Research Paper Volume 3, Issue 3 pp 237—261

Ubiquitin over-expression phenotypes and ubiquitin gene molecular misreading during aging in Drosophila melanogaster

Nicholas Hoe1, , Chung M. Huang1, , Gary Landis1, , Marian Verhage2,3, , Daniel Ford1, , Junsheng Yang1, , Fred W. van Leeuwen3, , John Tower1, ,

  • 1 Molecular and Computational Biology Program, Department of Biological Sciences, University of Southern California, Los Angeles, CA 90089-2910
  • 2 Netherlands Institute for Neuroscience, 1105 BA Amsterdam, The Netherlands
  • 3 Maastricht University, Department of Neuroscience, 6229ER Maastricht, The Netherlands

Received: February 18, 2011       Accepted: March 10, 2011       Published: March 12, 2011
How to Cite

Copyright: © 2011 Hoe et al. This is an open-access article distributed under the terms of the Creative Commons Attribution License, which permits unrestricted use, distribution, and reproduction in any medium, provided the original author and source are credited.

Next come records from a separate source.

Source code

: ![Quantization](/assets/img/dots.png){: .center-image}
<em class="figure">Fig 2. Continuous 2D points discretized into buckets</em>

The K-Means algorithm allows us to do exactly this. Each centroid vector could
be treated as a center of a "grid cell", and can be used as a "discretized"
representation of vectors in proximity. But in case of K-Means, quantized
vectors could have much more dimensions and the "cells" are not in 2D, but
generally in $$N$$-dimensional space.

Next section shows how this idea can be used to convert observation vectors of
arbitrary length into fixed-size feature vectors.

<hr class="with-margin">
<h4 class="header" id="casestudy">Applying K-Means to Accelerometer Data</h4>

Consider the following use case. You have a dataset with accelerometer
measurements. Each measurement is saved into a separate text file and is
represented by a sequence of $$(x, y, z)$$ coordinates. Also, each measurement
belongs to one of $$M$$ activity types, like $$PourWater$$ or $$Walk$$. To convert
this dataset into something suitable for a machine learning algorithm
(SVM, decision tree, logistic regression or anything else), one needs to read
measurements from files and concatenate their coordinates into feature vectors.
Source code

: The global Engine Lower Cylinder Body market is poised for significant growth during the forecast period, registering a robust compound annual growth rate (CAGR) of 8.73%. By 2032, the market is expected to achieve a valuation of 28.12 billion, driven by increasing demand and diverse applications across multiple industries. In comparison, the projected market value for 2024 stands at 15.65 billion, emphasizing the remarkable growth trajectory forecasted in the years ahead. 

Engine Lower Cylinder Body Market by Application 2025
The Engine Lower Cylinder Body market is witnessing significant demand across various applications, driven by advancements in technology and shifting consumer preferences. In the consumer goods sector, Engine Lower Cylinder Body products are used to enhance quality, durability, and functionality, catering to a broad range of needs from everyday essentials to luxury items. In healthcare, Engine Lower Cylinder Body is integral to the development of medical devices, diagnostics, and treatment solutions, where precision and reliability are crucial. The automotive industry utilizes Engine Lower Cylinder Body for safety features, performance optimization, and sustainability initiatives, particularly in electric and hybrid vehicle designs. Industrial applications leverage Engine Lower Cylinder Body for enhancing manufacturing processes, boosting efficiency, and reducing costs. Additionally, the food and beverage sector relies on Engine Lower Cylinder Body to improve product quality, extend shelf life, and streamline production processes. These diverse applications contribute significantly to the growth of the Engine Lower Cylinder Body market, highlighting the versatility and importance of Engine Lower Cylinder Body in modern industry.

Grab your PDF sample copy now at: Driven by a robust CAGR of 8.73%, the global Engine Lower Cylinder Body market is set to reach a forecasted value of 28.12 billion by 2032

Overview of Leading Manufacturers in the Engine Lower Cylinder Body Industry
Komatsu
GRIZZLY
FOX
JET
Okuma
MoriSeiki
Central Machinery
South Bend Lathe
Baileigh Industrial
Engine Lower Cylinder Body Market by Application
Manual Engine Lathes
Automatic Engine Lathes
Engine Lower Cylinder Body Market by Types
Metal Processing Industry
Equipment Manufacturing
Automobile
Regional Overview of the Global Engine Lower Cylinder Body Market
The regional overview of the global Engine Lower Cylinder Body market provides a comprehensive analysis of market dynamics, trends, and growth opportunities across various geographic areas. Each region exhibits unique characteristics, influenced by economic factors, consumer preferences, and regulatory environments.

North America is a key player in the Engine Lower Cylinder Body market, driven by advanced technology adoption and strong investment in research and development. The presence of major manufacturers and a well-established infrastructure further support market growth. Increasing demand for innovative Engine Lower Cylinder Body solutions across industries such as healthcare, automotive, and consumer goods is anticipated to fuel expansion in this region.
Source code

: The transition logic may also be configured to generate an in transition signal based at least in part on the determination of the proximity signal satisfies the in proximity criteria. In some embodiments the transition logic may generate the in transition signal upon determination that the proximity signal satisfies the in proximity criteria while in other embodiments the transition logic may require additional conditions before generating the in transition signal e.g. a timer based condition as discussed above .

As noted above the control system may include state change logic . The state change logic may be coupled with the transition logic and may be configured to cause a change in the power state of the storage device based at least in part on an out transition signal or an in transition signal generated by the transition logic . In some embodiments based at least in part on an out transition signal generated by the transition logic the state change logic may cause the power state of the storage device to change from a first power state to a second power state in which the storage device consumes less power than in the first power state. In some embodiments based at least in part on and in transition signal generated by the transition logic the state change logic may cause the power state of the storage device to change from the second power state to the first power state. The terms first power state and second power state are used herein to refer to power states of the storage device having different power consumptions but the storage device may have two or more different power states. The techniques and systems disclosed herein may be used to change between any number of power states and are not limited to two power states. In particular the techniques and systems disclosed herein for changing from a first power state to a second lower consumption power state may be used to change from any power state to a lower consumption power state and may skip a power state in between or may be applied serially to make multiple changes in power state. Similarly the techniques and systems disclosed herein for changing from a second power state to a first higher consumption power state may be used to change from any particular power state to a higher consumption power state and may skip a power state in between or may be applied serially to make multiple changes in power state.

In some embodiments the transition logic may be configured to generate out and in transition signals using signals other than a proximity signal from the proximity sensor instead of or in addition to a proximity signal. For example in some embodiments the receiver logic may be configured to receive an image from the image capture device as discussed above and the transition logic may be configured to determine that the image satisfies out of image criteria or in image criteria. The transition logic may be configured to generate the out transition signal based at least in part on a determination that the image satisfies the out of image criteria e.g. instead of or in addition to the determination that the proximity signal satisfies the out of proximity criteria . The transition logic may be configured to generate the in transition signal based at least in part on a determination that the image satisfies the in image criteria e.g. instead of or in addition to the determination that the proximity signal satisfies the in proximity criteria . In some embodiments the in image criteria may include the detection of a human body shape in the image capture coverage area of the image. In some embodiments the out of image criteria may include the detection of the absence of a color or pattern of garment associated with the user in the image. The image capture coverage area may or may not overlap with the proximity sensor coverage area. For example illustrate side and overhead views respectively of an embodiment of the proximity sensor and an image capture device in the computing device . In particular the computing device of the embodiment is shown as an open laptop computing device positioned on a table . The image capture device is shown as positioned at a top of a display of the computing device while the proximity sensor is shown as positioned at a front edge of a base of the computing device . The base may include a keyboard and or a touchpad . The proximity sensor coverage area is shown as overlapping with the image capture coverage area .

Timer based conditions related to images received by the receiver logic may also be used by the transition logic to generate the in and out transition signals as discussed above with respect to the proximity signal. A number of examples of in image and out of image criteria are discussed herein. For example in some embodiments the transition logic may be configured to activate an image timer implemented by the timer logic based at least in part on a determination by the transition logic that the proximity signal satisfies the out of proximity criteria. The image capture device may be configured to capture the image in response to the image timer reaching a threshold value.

Molecular Misreading (MM) is the inaccurate conversion of genomic information into aberrant proteins. For example, when RNA polymerase II transcribes a GAGAG motif it synthesizes at low frequency RNA with a two-base deletion. If the deletion occurs in a coding region, translation will result in production of misframed proteins. During mammalian aging, misframed versions of human amyloid precursor protein (hApp) and ubiquitin (hUbb) accumulate in the aggregates characteristic of neurodegenerative diseases, suggesting dysfunctional degradation or clearance. Here cDNA clones encoding wild-type hUbb and the frame-shifted version hUbb+1 were expressed in transgenic Drosophila using the doxycycline-regulated system. Misframed proteins were abundantly produced, both from the transgenes and from endogenous Drosophila ubiquitin-encoding genes, and their abundance increased during aging in whole-fly extracts. Over-expression of wild-type hUbb, but not hUbb+1, was toxic during fly development. In contrast, when over-expressed specifically in adult flies, hUbb+1 caused small decreases in life span, whereas hUbb was associated with small increases, preferentially in males. The data suggest that MM occurs in Drosophila and that the resultant misframed proteins accumulate with age. MM of the ubiquitin gene can produce alternative ubiquitin gene products with different and sometimes opposing phenotypic effects.


hUbb: human ubiquitin-B; hApp: human amyloid precursor protein; hsp: heat shock protein; MM: molecular misreading; Ub: ubiquitin.